Mr. Pontellier begins by telling Dr. Mandelet that he does not know “what ails” his wife. The doctor is surprised, for he saw Edna just a week ago and thought she was “the picture of health.” Mr. Pontellier agrees that she “seems quite well,” but she is not acting well. She is “odd,” he says, and “not like herself.” Edna is not keeping up the house. Her “whole attitude” has changed. They quarrel frequently, and he is feeling “devilishly uncomfortable.” Mr. Pontellier is also concerned because his wife has got “some sort of notion in her head concerning the eternal rights of women.”

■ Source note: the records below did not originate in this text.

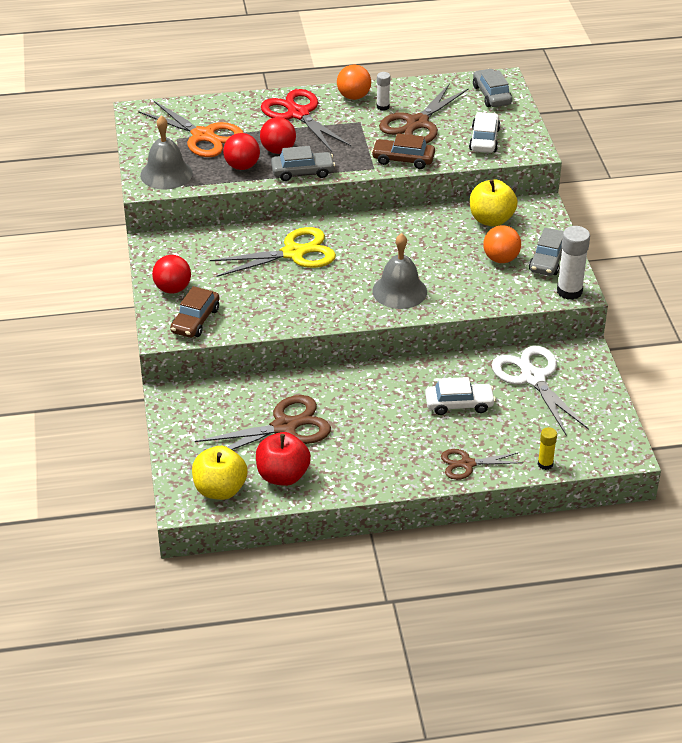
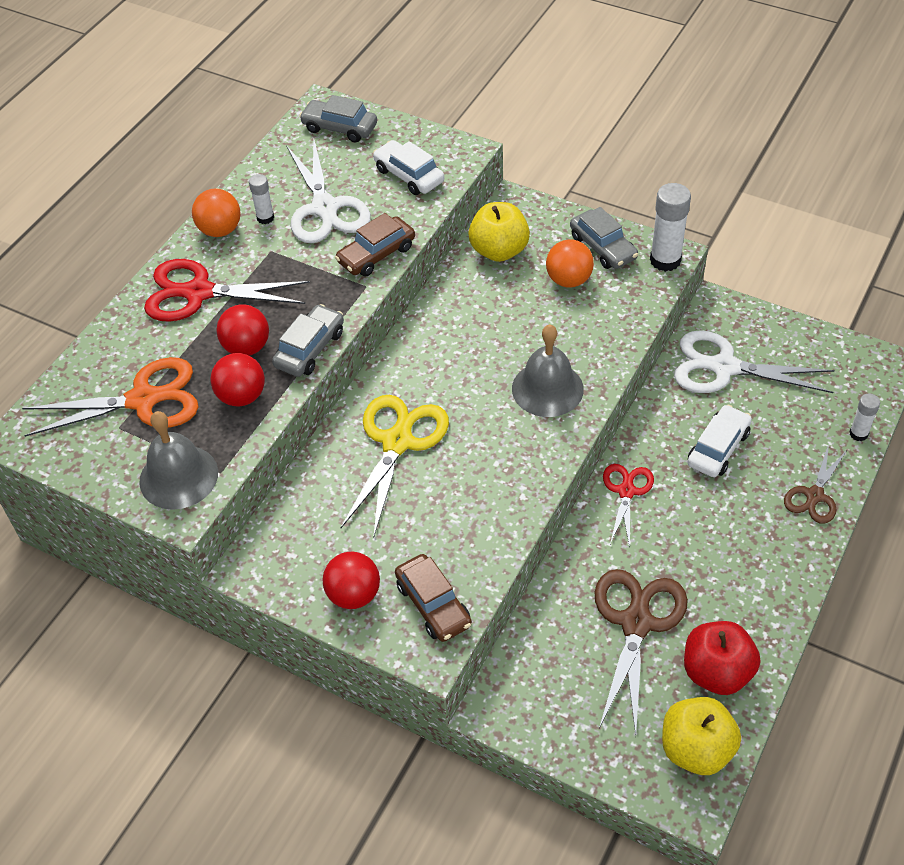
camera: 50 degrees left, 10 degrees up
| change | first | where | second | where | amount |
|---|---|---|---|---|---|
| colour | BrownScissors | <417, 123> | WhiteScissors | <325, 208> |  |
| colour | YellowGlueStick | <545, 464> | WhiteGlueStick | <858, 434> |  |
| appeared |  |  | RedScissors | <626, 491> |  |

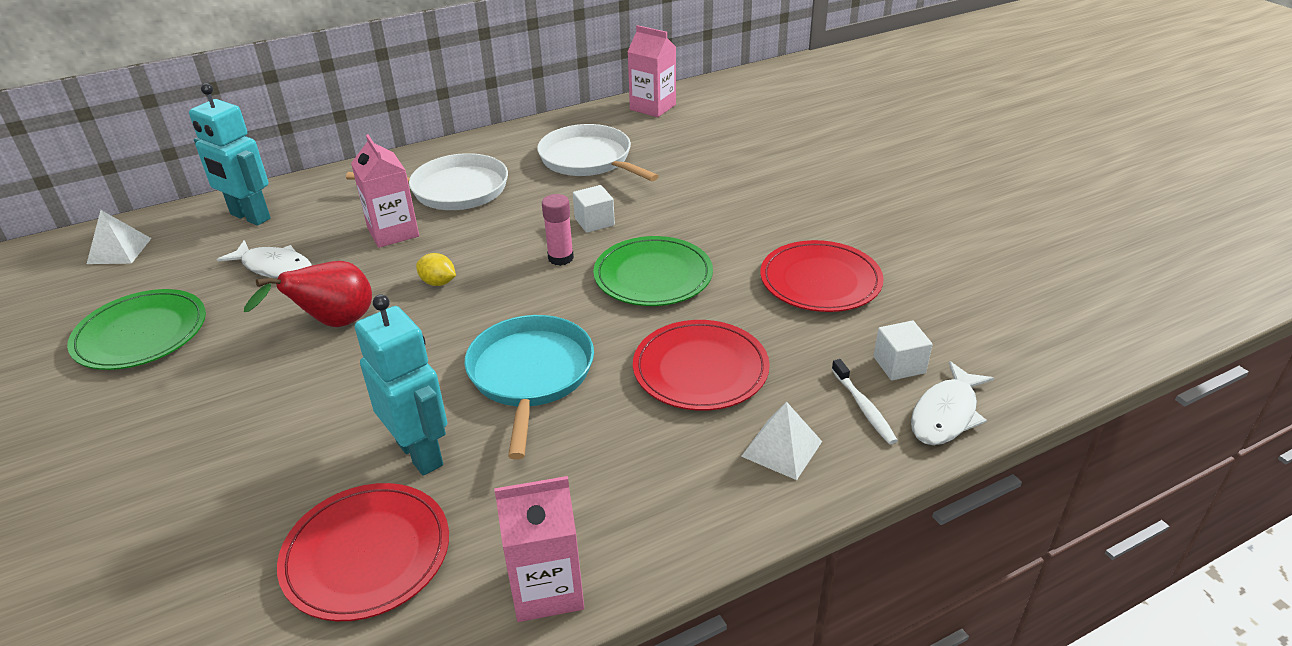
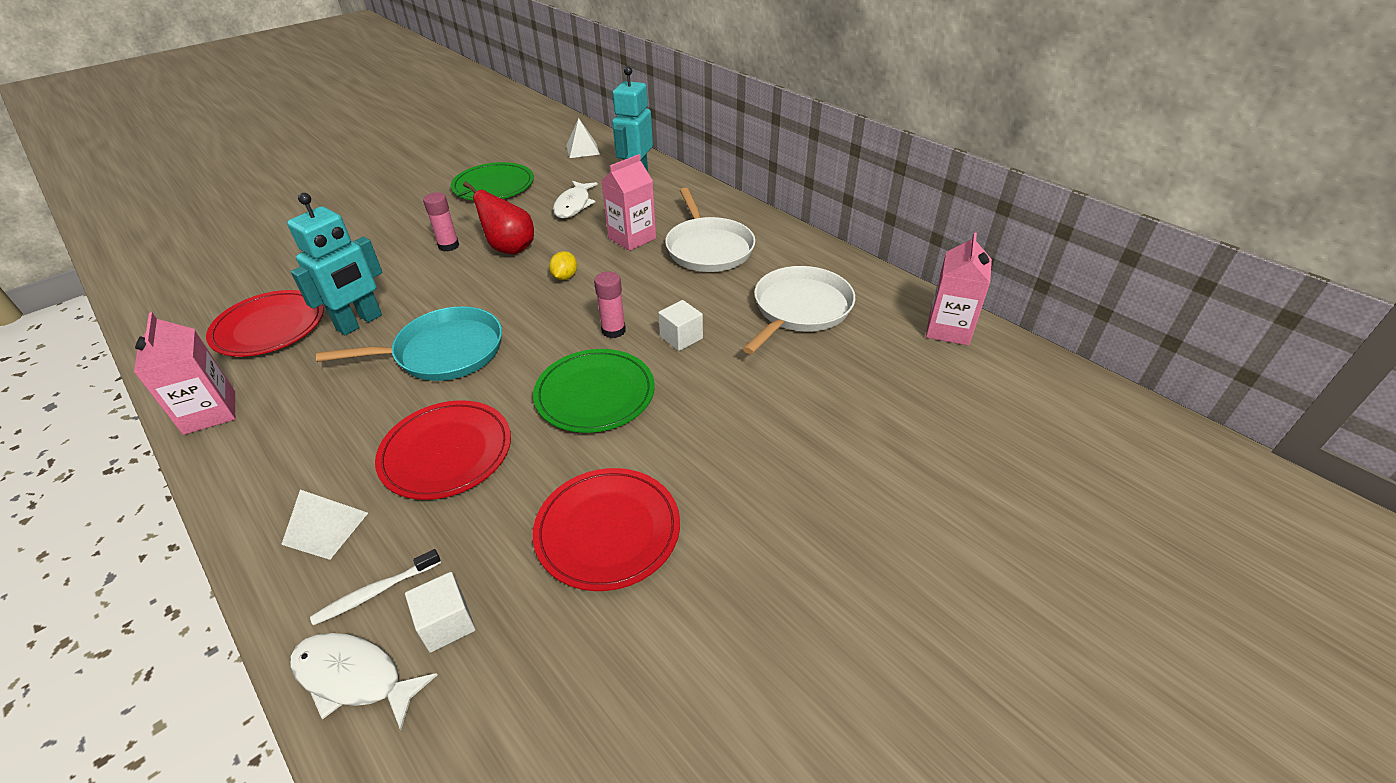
camera: 75 degrees right, 5 degrees up
| change | first | where | second | where | amount |
|---|---|---|---|---|---|
| appeared |  |  | PinkGlueStick | <448, 246> |  |

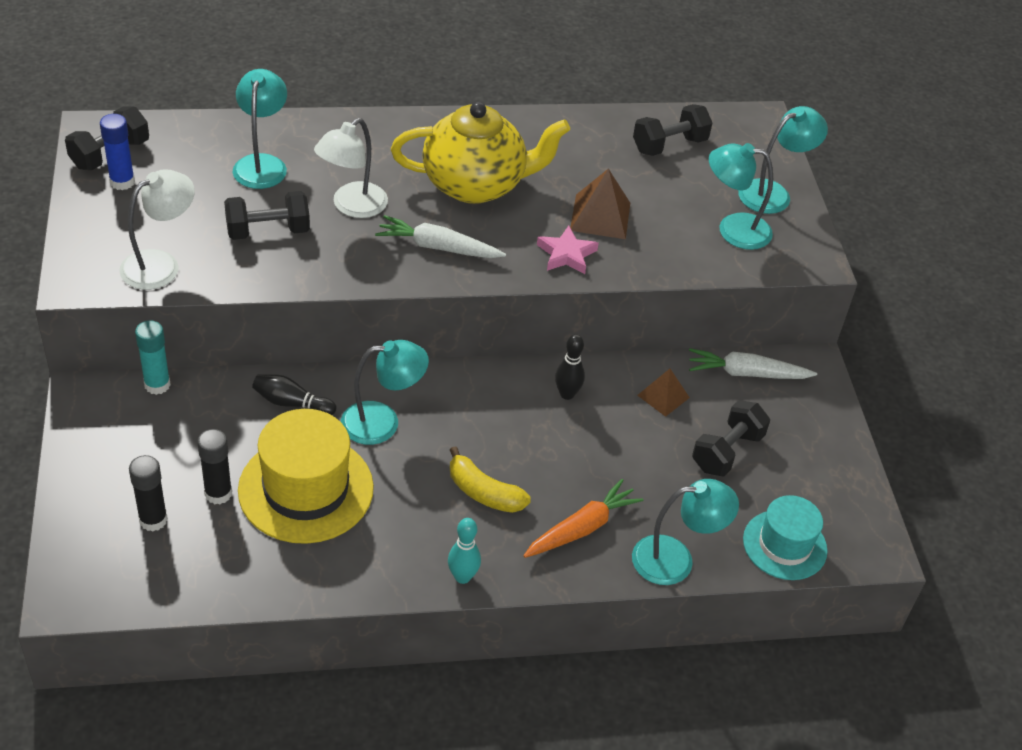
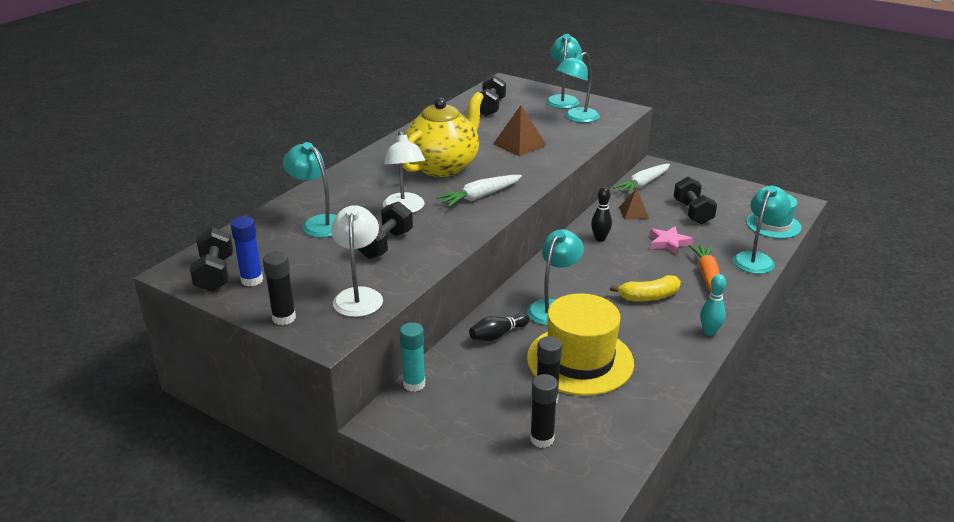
camera: 45 degrees left, 15 degrees down
| change | first | where | second | where | amount |
|---|---|---|---|---|---|
| relocated | PinkStar | <566, 254> |  | <668, 243> |  |
| appeared |  |  | BlackGlueStick | <284, 318> |  |

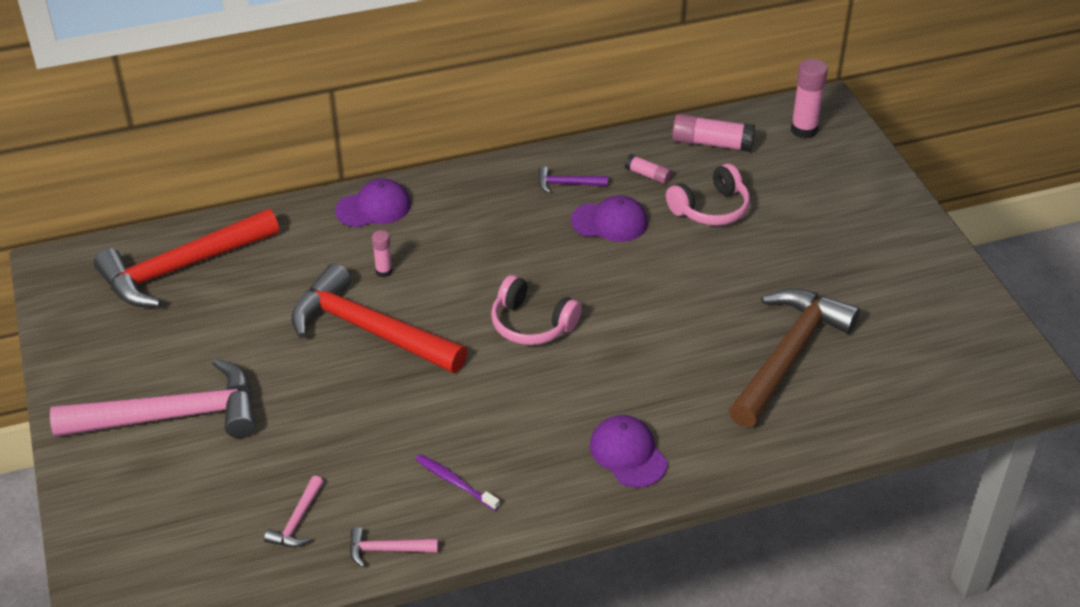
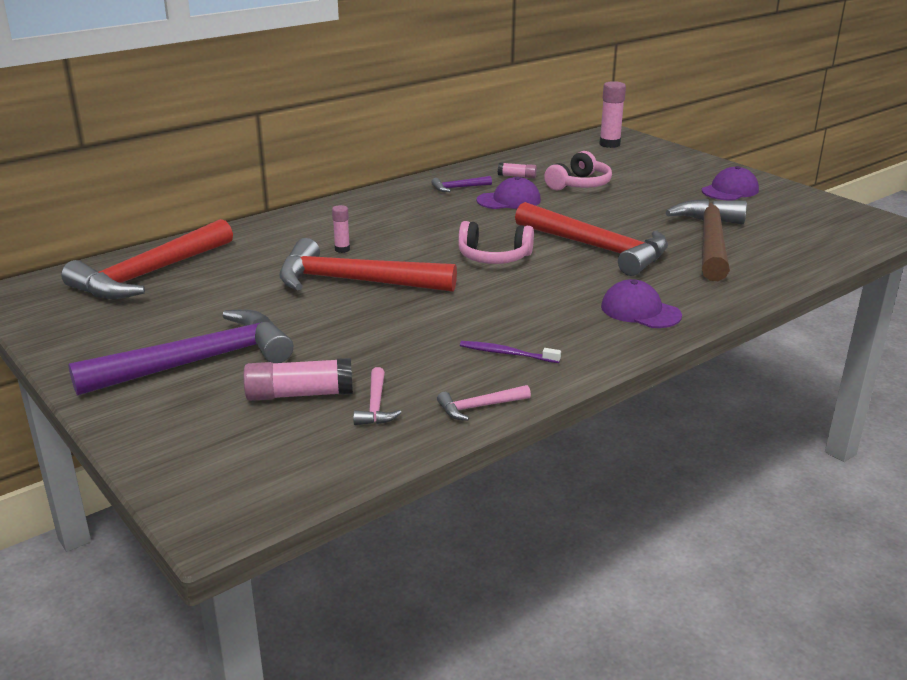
camera: 20 degrees left, 15 degrees down
| change | first | where | second | where | amount |
|---|---|---|---|---|---|
| colour | PinkHammer | <173, 416> | PurpleHammer | <198, 362> |  |
| relocated | PurpleCap | <373, 207> |  | <730, 190> |  |
| relocated | PinkGlueStick | <712, 143> |  | <299, 394> |  |
| appeared |  |  | RedHammer | <598, 248> |  |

Mr. Pontellier continues that Edna is no longer associating with her friends and acquaintances and is spending much time alone, “moping” and staying out after dark. Edna will not even go to her sister's wedding, for she insists that it is “one of the most lamentable spectacles on earth.”
Indeed, Mr. Pontellier is completely bewildered, and he has no idea what to do next. The doctor tells him to leave Edna alone for a while and promises to pay her a visit. He really thinks that Edna's new “mood will pass” in time, and Mr. Pontellier must just “have patience.”